The government is still trying to figure out the cause behind the surge in Covid-19 cases in states like Maharashtra and Kerala, but has ruled out any of the variants as being responsible for the spike.
“There is no scientific reason to believe they (variants) are responsible for the surge...This is a work in progress and eminent scientists are watching the situation,” said V K Paul, member (health) of NITI Aayog.
Kerala and Maharashtra account for 75 per cent of the total active cases in the country. The daily case trajectory is also seeing a surge in Punjab, Chhattisgarh, Madhya Pradesh, and Jammu & Kashmir. In Maharashtra, the daily case count on Tuesday went up from around 3,600 on February 13 to over 5,200.
The government will send out special teams to these states for “deep insights” into the cause of rising cases.

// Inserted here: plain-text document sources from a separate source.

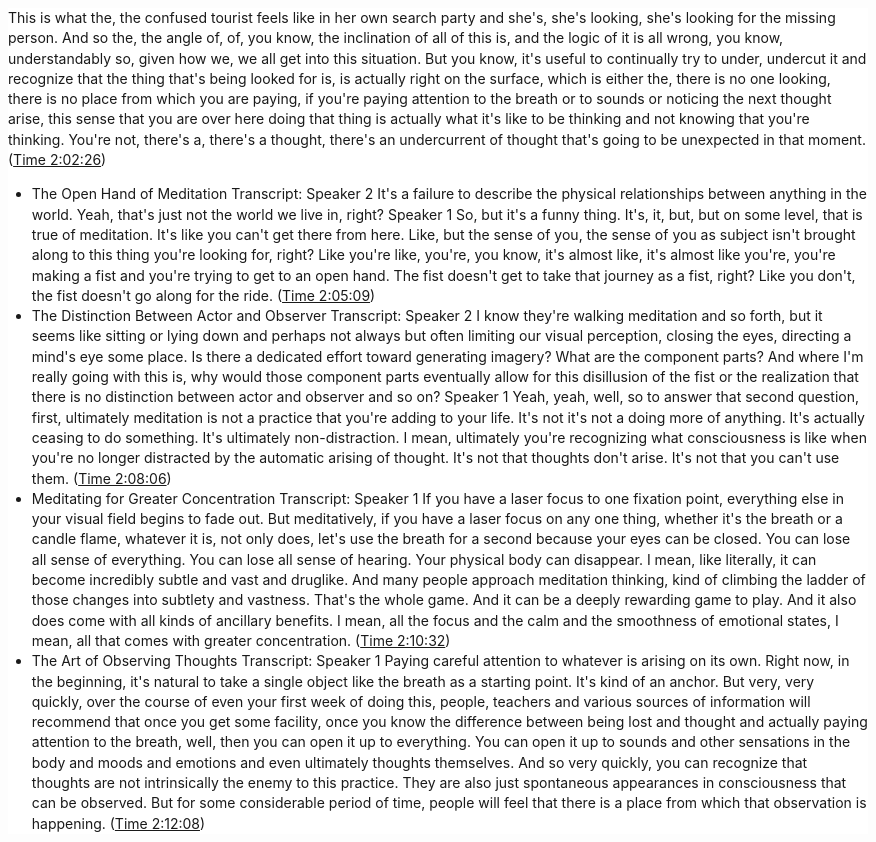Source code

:   This is what the, the confused tourist feels like in her own search party and she's, she's looking, she's looking for the missing person. And so the, the angle of, of, you know, the inclination of all of this is, and the logic of it is all wrong, you know, understandably so, given how we, we all get into this situation. But you know, it's useful to continually try to under, undercut it and recognize that the thing that's being looked for is, is actually right on the surface, which is either the, there is no one looking, there is no place from which you are paying, if you're paying attention to the breath or to sounds or noticing the next thought arise, this sense that you are over here doing that thing is actually what it's like to be thinking and not knowing that you're thinking. You're not, there's a, there's a thought, there's an undercurrent of thought that's going to be unexpected in that moment. ([Time 2:02:26](https://share.snipd.com/snip/c0590e3e-61bc-4364-98c2-2226c59a04cd))
- The Open Hand of Meditation
  Transcript:
  Speaker 2
  It's a failure to describe the physical relationships between anything in the world. Yeah, that's just not the world we live in, right?
  Speaker 1
  So, but it's a funny thing. It's, it, but, but on some level, that is true of meditation. It's like you can't get there from here. Like, but the sense of you, the sense of you as subject isn't brought along to this thing you're looking for, right? Like you're like, you're, you know, it's almost like, it's almost like you're, you're making a fist and you're trying to get to an open hand. The fist doesn't get to take that journey as a fist, right? Like you don't, the fist doesn't go along for the ride. ([Time 2:05:09](https://share.snipd.com/snip/f7a373c9-a44d-4c2f-a74a-f70dfa4848bc))
- The Distinction Between Actor and Observer
  Transcript:
  Speaker 2
  I know they're walking meditation and so forth, but it seems like sitting or lying down and perhaps not always but often limiting our visual perception, closing the eyes, directing a mind's eye some place. Is there a dedicated effort toward generating imagery? What are the component parts? And where I'm really going with this is, why would those component parts eventually allow for this disillusion of the fist or the realization that there is no distinction between actor and observer and so on?
  Speaker 1
  Yeah, yeah, well, so to answer that second question, first, ultimately meditation is not a practice that you're adding to your life. It's not it's not a doing more of anything. It's actually ceasing to do something. It's ultimately non-distraction. I mean, ultimately you're recognizing what consciousness is like when you're no longer distracted by the automatic arising of thought. It's not that thoughts don't arise. It's not that you can't use them. ([Time 2:08:06](https://share.snipd.com/snip/fd32b4a3-1269-4625-a890-cc0cb784a427))
- Meditating for Greater Concentration
  Transcript:
  Speaker 1
  If you have a laser focus to one fixation point, everything else in your visual field begins to fade out. But meditatively, if you have a laser focus on any one thing, whether it's the breath or a candle flame, whatever it is, not only does, let's use the breath for a second because your eyes can be closed. You can lose all sense of everything. You can lose all sense of hearing. Your physical body can disappear. I mean, like literally, it can become incredibly subtle and vast and druglike. And many people approach meditation thinking, kind of climbing the ladder of those changes into subtlety and vastness. That's the whole game. And it can be a deeply rewarding game to play. And it also does come with all kinds of ancillary benefits. I mean, all the focus and the calm and the smoothness of emotional states, I mean, all that comes with greater concentration. ([Time 2:10:32](https://share.snipd.com/snip/f69eedec-0457-40c8-a714-6aa2761ac385))
- The Art of Observing Thoughts
  Transcript:
  Speaker 1
  Paying careful attention to whatever is arising on its own. Right now, in the beginning, it's natural to take a single object like the breath as a starting point. It's kind of an anchor. But very, very quickly, over the course of even your first week of doing this, people, teachers and various sources of information will recommend that once you get some facility, once you know the difference between being lost and thought and actually paying attention to the breath, well, then you can open it up to everything. You can open it up to sounds and other sensations in the body and moods and emotions and even ultimately thoughts themselves. And so very quickly, you can recognize that thoughts are not intrinsically the enemy to this practice. They are also just spontaneous appearances in consciousness that can be observed. But for some considerable period of time, people will feel that there is a place from which that observation is happening. ([Time 2:12:08](https://share.snipd.com/snip/ca16cb5a-ea42-4d15-a7f5-715b08291fe4))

Besides the three strains from the UK, South Africa, and Brazil, the India Sars-Cov-2 Genomic consortium is monitoring two more mutations — N440K and E484K — that were detected in India for the first time last year. These two have been found in some districts of Maharashtra, Kerala, and Telangana.
“These mutations happen and we are closely watching not just the three famous ones but others as well. As analysed and understood, we do not see attributions of the mutant strains to upsurge of cases,” Paul said. The consortium has sequenced 3,500 virus samples and found 187 cases of UK strain, 6 of South Africa, and one person with Brazil variant. “The virus is still around. Even when high intensity epidemics have happened such as in Pune, a resurgence has happened...Those outside the urban conglomerates are vulnerable. Virus like gatherings, parties therefore precautions continue to be relevant,” Paul said.

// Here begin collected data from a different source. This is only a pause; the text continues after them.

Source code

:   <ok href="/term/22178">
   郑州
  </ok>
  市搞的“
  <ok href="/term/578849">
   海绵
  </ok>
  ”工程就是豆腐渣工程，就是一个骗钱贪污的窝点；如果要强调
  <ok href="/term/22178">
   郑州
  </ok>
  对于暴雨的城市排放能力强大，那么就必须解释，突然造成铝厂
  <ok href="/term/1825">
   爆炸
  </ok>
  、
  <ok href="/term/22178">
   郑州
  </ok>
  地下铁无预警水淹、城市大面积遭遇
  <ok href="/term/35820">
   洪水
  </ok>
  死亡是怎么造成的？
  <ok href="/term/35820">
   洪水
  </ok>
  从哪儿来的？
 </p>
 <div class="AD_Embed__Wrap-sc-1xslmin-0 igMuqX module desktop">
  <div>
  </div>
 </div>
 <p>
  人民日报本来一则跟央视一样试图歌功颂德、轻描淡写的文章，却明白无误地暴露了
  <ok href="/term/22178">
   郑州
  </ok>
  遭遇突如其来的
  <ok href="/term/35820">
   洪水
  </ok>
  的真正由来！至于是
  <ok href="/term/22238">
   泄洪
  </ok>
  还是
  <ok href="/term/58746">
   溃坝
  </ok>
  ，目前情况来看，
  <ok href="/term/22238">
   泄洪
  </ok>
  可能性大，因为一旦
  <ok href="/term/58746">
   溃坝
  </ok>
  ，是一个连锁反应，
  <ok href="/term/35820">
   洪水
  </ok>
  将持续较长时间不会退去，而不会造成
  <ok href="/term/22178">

On the role of the private sector in the vaccination drive, Health Secretary Rajesh Bhushan said the private sector had played a big role in health initiatives of the government, such as the Prime Minister Jan Arogya Yojana and the Central Government Health Scheme. Of the 10,000 hospitals involved in the vaccination drive, 2,000 were private, he said.
“The Centre is aware of the multiplier effect that the private sector can have...The private sector will be used to ramp up vaccination in a big way in the coming day,” Bhushan said.
Corporate India, however, has pitched for increased participation in the drive going beyond private hospitals. The Confederation of Indian Industry had recommended that companies be allowed to vaccinate their employees and immediate family, as well as assist in rolling out the vaccine in surrounding communities as part of their corporate social responsibility.